◆ **Problem statement**
Below are the records; give the number of their lines that contain the word "diagram" and nothing more.

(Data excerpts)
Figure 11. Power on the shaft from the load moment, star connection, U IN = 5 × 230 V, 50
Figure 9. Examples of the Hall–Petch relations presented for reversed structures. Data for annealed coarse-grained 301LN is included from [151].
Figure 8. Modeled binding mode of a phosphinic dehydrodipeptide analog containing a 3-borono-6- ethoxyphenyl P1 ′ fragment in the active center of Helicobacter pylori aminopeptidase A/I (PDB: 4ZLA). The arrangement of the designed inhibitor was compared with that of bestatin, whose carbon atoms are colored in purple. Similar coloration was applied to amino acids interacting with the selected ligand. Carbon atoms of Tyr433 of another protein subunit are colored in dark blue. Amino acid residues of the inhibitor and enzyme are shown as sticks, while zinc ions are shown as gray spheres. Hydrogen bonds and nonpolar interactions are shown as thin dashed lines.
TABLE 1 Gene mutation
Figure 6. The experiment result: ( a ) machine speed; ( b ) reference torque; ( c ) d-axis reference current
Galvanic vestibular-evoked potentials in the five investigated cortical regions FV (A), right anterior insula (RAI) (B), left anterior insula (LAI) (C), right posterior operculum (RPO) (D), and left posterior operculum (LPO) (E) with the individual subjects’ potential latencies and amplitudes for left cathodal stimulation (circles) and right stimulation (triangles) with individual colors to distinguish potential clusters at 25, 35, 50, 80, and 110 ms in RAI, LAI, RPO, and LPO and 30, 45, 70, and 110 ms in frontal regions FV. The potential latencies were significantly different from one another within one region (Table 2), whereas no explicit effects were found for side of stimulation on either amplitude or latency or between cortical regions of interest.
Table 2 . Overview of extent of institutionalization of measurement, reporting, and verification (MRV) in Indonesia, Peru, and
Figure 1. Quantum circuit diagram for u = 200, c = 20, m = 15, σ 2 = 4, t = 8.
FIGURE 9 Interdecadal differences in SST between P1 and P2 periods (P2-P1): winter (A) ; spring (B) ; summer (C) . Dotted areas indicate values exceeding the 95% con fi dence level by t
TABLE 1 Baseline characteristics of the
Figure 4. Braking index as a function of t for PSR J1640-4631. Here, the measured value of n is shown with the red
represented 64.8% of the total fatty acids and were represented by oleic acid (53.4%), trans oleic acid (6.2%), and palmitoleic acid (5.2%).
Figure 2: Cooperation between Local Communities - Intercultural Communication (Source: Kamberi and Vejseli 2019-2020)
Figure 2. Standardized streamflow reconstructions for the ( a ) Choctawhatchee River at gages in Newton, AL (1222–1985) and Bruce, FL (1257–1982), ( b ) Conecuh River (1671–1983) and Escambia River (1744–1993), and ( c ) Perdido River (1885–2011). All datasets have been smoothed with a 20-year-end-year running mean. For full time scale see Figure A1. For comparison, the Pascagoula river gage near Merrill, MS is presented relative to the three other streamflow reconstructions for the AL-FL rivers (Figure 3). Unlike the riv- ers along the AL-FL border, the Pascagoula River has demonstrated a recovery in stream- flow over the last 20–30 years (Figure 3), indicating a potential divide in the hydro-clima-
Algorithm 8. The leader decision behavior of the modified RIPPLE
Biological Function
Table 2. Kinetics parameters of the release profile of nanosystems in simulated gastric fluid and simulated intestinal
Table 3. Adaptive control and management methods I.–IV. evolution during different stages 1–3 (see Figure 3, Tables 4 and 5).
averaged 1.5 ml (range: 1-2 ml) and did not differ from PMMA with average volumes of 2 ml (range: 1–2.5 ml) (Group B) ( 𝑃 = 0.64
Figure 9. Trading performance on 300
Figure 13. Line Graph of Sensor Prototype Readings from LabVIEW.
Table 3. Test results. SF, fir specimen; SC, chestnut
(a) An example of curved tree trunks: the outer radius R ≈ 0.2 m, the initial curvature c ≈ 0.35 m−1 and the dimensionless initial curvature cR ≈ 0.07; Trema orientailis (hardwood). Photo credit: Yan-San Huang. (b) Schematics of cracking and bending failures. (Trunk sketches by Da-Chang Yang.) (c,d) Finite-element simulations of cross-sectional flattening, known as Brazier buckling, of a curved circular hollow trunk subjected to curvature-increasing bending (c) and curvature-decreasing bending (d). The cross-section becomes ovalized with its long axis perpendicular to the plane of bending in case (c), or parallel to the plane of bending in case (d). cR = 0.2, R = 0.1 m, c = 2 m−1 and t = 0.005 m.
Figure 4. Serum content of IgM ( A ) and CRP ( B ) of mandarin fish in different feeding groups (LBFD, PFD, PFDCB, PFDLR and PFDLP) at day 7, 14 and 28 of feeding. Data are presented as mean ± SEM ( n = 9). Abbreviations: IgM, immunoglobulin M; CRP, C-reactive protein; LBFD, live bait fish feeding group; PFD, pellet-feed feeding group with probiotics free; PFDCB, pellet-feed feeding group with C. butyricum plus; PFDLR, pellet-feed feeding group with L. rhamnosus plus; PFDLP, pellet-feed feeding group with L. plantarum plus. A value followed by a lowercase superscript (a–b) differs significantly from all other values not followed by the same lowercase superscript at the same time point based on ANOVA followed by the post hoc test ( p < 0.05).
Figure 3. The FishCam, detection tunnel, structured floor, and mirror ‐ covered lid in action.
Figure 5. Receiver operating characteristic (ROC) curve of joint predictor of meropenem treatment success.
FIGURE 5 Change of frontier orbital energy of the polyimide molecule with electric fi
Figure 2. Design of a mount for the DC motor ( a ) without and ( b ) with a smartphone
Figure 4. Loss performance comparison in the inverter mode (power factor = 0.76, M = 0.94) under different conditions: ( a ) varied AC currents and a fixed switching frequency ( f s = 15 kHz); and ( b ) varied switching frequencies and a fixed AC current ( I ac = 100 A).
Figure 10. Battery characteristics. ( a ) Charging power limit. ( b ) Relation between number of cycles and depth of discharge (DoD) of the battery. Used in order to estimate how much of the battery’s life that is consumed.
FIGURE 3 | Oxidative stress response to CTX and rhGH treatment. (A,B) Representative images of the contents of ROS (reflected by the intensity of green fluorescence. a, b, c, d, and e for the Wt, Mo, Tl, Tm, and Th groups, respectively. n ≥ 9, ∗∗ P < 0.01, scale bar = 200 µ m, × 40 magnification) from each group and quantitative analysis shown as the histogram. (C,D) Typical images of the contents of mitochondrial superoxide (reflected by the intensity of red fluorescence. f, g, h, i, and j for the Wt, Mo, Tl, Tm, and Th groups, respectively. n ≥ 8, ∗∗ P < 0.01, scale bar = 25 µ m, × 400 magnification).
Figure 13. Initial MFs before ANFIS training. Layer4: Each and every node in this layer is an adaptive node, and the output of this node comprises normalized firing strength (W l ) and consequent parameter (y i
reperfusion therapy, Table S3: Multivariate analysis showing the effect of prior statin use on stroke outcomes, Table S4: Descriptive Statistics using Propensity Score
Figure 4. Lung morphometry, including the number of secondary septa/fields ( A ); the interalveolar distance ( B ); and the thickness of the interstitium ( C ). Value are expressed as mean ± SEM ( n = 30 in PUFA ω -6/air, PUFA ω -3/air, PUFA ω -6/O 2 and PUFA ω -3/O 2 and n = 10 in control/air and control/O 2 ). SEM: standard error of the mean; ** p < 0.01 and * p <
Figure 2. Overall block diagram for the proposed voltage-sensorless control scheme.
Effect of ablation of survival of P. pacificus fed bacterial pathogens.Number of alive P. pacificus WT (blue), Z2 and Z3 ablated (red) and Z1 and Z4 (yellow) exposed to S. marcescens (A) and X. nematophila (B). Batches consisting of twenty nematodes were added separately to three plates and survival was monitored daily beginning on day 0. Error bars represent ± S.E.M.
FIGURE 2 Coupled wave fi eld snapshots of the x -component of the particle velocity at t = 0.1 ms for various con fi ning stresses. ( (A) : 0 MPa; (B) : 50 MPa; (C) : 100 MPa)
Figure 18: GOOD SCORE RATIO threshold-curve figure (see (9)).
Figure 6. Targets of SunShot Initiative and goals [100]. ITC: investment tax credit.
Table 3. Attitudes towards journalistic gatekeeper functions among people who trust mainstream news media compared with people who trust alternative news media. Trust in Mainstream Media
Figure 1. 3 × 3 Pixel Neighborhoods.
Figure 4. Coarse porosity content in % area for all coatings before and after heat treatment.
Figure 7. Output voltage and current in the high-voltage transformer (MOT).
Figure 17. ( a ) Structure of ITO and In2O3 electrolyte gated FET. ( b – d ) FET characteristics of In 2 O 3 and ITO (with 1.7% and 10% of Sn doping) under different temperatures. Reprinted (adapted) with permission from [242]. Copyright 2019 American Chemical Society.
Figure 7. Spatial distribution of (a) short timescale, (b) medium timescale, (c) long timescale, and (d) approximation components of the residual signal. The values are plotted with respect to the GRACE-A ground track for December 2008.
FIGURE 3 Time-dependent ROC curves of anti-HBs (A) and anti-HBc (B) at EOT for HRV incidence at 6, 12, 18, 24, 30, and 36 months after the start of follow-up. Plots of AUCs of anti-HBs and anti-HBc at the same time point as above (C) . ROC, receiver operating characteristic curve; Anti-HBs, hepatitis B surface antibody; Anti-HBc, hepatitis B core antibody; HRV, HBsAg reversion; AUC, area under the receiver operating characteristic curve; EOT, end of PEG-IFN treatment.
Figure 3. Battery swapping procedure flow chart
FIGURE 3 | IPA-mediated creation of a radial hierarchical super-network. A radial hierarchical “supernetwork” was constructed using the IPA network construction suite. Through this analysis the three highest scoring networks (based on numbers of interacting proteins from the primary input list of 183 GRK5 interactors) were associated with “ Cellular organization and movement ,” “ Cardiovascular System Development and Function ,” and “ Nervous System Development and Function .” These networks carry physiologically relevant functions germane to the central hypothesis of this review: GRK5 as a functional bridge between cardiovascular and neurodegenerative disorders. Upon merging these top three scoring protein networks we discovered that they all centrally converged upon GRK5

◆ **Response**
2